1. A speech synthesizer using a multi-pulse method, in which an input speech is divided into frames of a fixed time length and a pitch is extracted from the input speech and represented by a fixed number of driving sound source pulses for each pitch.
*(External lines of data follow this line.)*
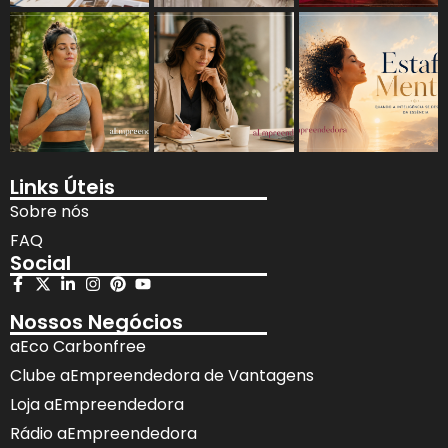
Links Úteis
Sobre nós
FAQ
Social
Nossos Negócios
aEco Carbonfree
Clube aEmpreendedora de Vantagens
Loja aEmpreendedora
Rádio aEmpreendedora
Linearly interpolating amplitude information, position information, and a linear prediction coefficient of a pulse train in a representative pitch section in frames of two types of speech waveforms having different pitch frequencies analyzed by the multi-pulse method, and linearly interpolated amplitude information; Interpolating means for providing an interpolated position information and a linearly interpolated linear prediction coefficient to a synthesis filter, wherein the synthesis filter includes the linearly interpolated amplitude information, the linearly interpolated position information, and the linear interpolation A voice waveform having a pitch frequency different from each of the pitch frequencies of the two types of voice waveforms based on the obtained linear prediction coefficients; Speech synthesis apparatus characterized by and output.